Parenting News

Should girls skip grades so they can 'have it all?'

If girls were allowed to fast track through school, would it mean the overlap between best career years and childbearing ones didn't overlap?

It's the question that comes up time and again for modern women: how can we balance a successful career with having a family, without one of them taking a back seat.
Many do both, juggling the peak of their career with new motherhood.
But several highly successful women have spoken to The Atlantic about the potential for fast tracking girls through school, so that they can build a career earlier, and get established in their industry before they might want to start a family.
Jane Charlton, a renowned astrophysicist who skipped grades in high school due to her extraordinary ability, thinks fast tracking could work for some young girls.
Jane went to Uni at 15, had a masters by 19, and by the end of her twenties was a tenured professor at Pennsylvania State, and was expecting her first child.
“By skipping grades and getting to grad school early, I could devote time and energy to building my career and earn tenure before I started raising a family,” says Charlton. “It was extremely beneficial to my career not to be devoting my 20s to anything else.”
Of course Charlton is a special case.
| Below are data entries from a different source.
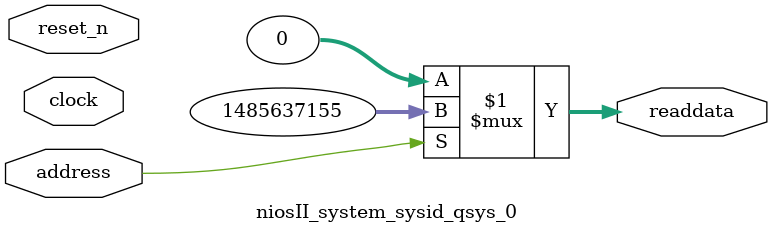
<source format=v>

`timescale 1ns / 1ps
// synthesis translate_on

// turn off superfluous verilog processor warnings 
// altera message_level Level1 
// altera message_off 10034 10035 10036 10037 10230 10240 10030 

module niosII_system_sysid_qsys_0 (
               // inputs:
                address,
                clock,
                reset_n,

               // outputs:
                readdata
             )
;

  output  [ 31: 0] readdata;
  input            address;
  input            clock;
  input            reset_n;

  wire    [ 31: 0] readdata;
  //control_slave, which is an e_avalon_slave
  assign readdata = address ? 1485637155 : 0;

endmodule




</source>
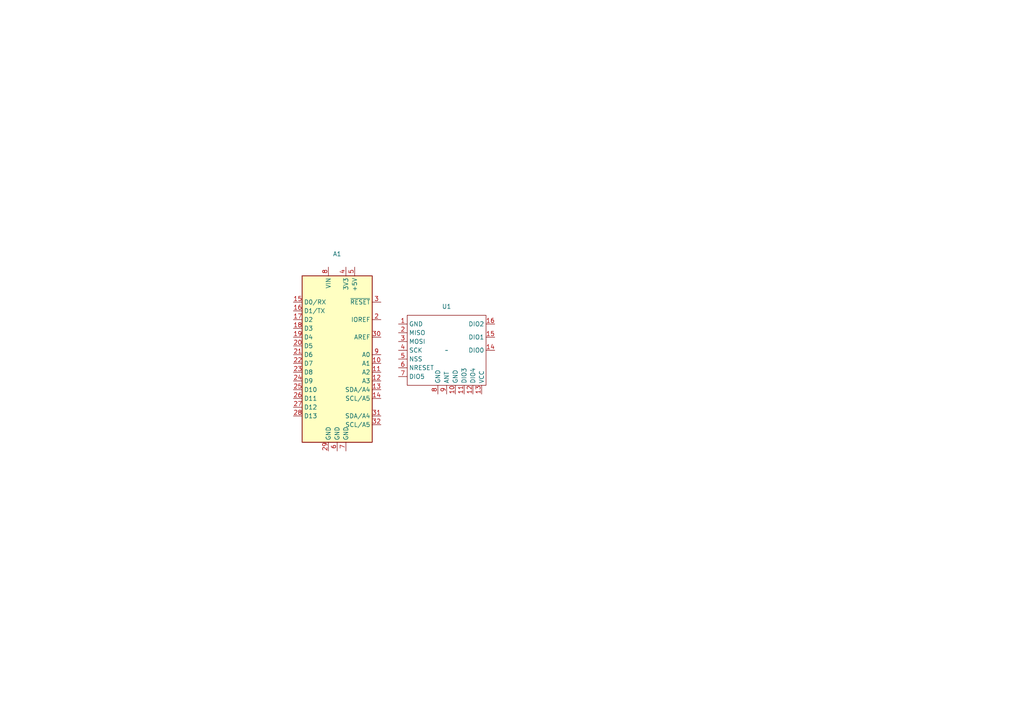
<source format=kicad_sch>
(kicad_sch (version 20230121) (generator eeschema)

  (uuid 1d209471-7af3-4b13-a0d5-4203ab038635)

  (paper "A4")

  (title_block
    (title "OS-59 Single Channel Radiosonde Receiver")
  )

  


  (symbol (lib_id "MCU_Module:Arduino_UNO_R3") (at 97.79 102.87 0) (unit 1)
    (in_bom yes) (on_board yes) (dnp no)
    (uuid 18229940-77cb-4ebc-885a-06ec9dd3ef46)
    (property "Reference" "A1" (at 96.52 73.66 0)
      (effects (font (size 1.27 1.27)) (justify left))
    )
    (property "Value" "Arduino_UNO_R3" (at 105.0641 77.47 0)
      (effects (font (size 1.27 1.27)) (justify left) hide)
    )
    (property "Footprint" "Module:Arduino_UNO_R3" (at 97.79 102.87 0)
      (effects (font (size 1.27 1.27) italic) hide)
    )
    (property "Datasheet" "https://www.arduino.cc/en/Main/arduinoBoardUno" (at 97.79 102.87 0)
      (effects (font (size 1.27 1.27)) hide)
    )
    (pin "1" (uuid bf575d97-c145-460f-9b94-07bb6b5875c2))
    (pin "10" (uuid 2b487167-17e2-4032-83b5-b8c7230d5aa1))
    (pin "11" (uuid e1ac6ad2-bbbc-48d6-bad2-4a84d4199f38))
    (pin "12" (uuid 24496102-6c41-4644-9248-61c3a45ebe03))
    (pin "13" (uuid 2cb4be9d-1228-4742-ab57-bcba080f3bb2))
    (pin "14" (uuid 370d9d1a-5b79-498d-ab53-3488298cab2c))
    (pin "15" (uuid fa2eb713-ba87-443a-b76c-c045ca6b6223))
    (pin "16" (uuid 90ae2a20-fe3c-47c6-80ab-df0daa8a158d))
    (pin "17" (uuid 36d37af3-212c-4ba0-9ab8-4c84f1e566c1))
    (pin "18" (uuid aa2012d3-d8c8-471f-b5b3-05869da17ccd))
    (pin "19" (uuid 91eb7605-addd-4aac-905b-a0f0ebe369f4))
    (pin "2" (uuid b0514078-7055-4382-b11a-8bc5ac2ee493))
    (pin "20" (uuid a5d9841c-2124-41ce-8b1e-d3325cf97043))
    (pin "21" (uuid 9490f329-580c-4f14-a0d4-613f6c36c7ff))
    (pin "22" (uuid 29cf8568-abd8-4393-9d68-f10e677c8d66))
    (pin "23" (uuid bfa3e3fa-318e-4b59-9c76-ca6a6103dc44))
    (pin "24" (uuid cd5ea1a2-9018-4c35-9bf7-b2a0355e4e60))
    (pin "25" (uuid 1e7bd122-5833-4694-8218-2306ddfc6b93))
    (pin "26" (uuid 1d55aa59-bb8b-48a9-884c-65211e144221))
    (pin "27" (uuid 5e6a1afa-8a9f-4725-bba2-5435a43a61b6))
    (pin "28" (uuid e5ca97a6-4d30-49de-913b-c09c0911bbb9))
    (pin "29" (uuid a6896758-eca0-426e-88e5-8e6672c29cab))
    (pin "3" (uuid cdf543ed-f5ab-42ce-9a16-72fc9d93a559))
    (pin "30" (uuid 908bc101-a9c2-46a2-ad69-db1b7aa59481))
    (pin "31" (uuid 3043d6f9-d11a-434e-8a69-9c63a5633c25))
    (pin "32" (uuid a06638f1-567f-4a1b-9663-1477c8470f22))
    (pin "4" (uuid fb6d69c2-aaa7-4db6-9e38-1423819beafa))
    (pin "5" (uuid b48dcb46-7f72-4f0f-bf56-29c7d69e1be6))
    (pin "6" (uuid 773aa1f9-c518-4dd1-b815-a9d1d619f64f))
    (pin "7" (uuid e10b35fe-5fcc-4cbe-8c9d-b506ab2e27f0))
    (pin "8" (uuid a80e38ab-7214-4e1f-8643-de64e7622414))
    (pin "9" (uuid 12049bf1-a97c-4f82-95ea-a4238d64f92b))
    (instances
      (project "singlechannelrx"
        (path "/1d209471-7af3-4b13-a0d5-4203ab038635"
          (reference "A1") (unit 1)
        )
      )
    )
  )

  (symbol (lib_id "SX1278_sym:SX1278") (at 129.54 101.6 0) (unit 1)
    (in_bom yes) (on_board yes) (dnp no) (fields_autoplaced)
    (uuid f0124b30-34a6-4565-8f83-d4ad6fb22fe5)
    (property "Reference" "U1" (at 129.54 88.9 0)
      (effects (font (size 1.27 1.27)))
    )
    (property "Value" "~" (at 129.54 101.6 0)
      (effects (font (size 1.27 1.27)))
    )
    (property "Footprint" "" (at 129.54 101.6 0)
      (effects (font (size 1.27 1.27)) hide)
    )
    (property "Datasheet" "" (at 129.54 101.6 0)
      (effects (font (size 1.27 1.27)) hide)
    )
    (pin "1" (uuid 505186ae-4445-4938-b417-f0d7d273f7eb))
    (pin "10" (uuid df2af54d-6c77-433b-824a-6541fc118a24))
    (pin "11" (uuid 663d2a80-33e2-4510-b50a-7509cd721889))
    (pin "12" (uuid a2887fef-0b7f-4e81-b7d7-51682a2a5282))
    (pin "13" (uuid 6eb12fc3-030e-4c52-af26-5157bd426cd8))
    (pin "14" (uuid 8361fb56-270f-468c-905d-2ea023b055cb))
    (pin "15" (uuid 40984753-011a-4f60-8f5f-c405d61cddc4))
    (pin "16" (uuid 5d174be9-bbef-46aa-92ca-95dbad4d8a96))
    (pin "2" (uuid 0f1cf7b7-4ebf-42ca-8a0c-84381a700011))
    (pin "3" (uuid 13e122e9-ca29-41d1-a581-52e102e20d22))
    (pin "4" (uuid 303da157-4fd3-4d85-9f88-a1307c976bea))
    (pin "5" (uuid 27d32f1b-490d-4f9b-90cb-d2bda01b82d9))
    (pin "6" (uuid bda29f91-10a5-4ec6-b015-f4a0fc80306d))
    (pin "7" (uuid 5c693086-4c57-48a3-b8af-29d63a0f8f0b))
    (pin "8" (uuid 64c2c0d2-0bae-468d-b2c3-4e9b73467717))
    (pin "9" (uuid 7e6fb1b2-eabf-48d6-8352-f0de07fdd319))
    (instances
      (project "singlechannelrx"
        (path "/1d209471-7af3-4b13-a0d5-4203ab038635"
          (reference "U1") (unit 1)
        )
      )
    )
  )

  (sheet_instances
    (path "/" (page "1"))
  )
)

</source>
But it's estimated that worldwide there are millions of gifted girls who could be accelerated in this manner, but have no option to.
As a result, some experts believe these girls are forced to be educated at a pace that means their prime career-building years will overlap with their childbearing ones, too.
This means at some point, they have to make a choice.
Neurosurgeon Deborah Benzil says the system is currently rigged against girls, something she calls out as "Bull----."
“You can call it a choice, [between kids and career] but it’s a choice that men don’t usually have to make. Who else is going have the babies?”
Benzil didn't have the option to skip grades at school, and ended up having her first child when she was a medical resident.
"I wouldn't wish that experience on anyone," she says. "I was physically wrecked during those early years."
And research sadly tends to agree with her.
In a study of 25,000 Harvard Business School alumini, both men and women wanted their career to be as important as their spouse's. But when children came along, it was increasingly the men's careers that took precedence, as the women's suffered.
Many teachers however oppose the idea of acceleration, as some feel it pushes children out of childhood and hurts their social development.
Charlton disagrees. She says jumping to college in her teenage years was far better for her.
"People my own age viewed me as peculiar. At 15, college was a better place for me."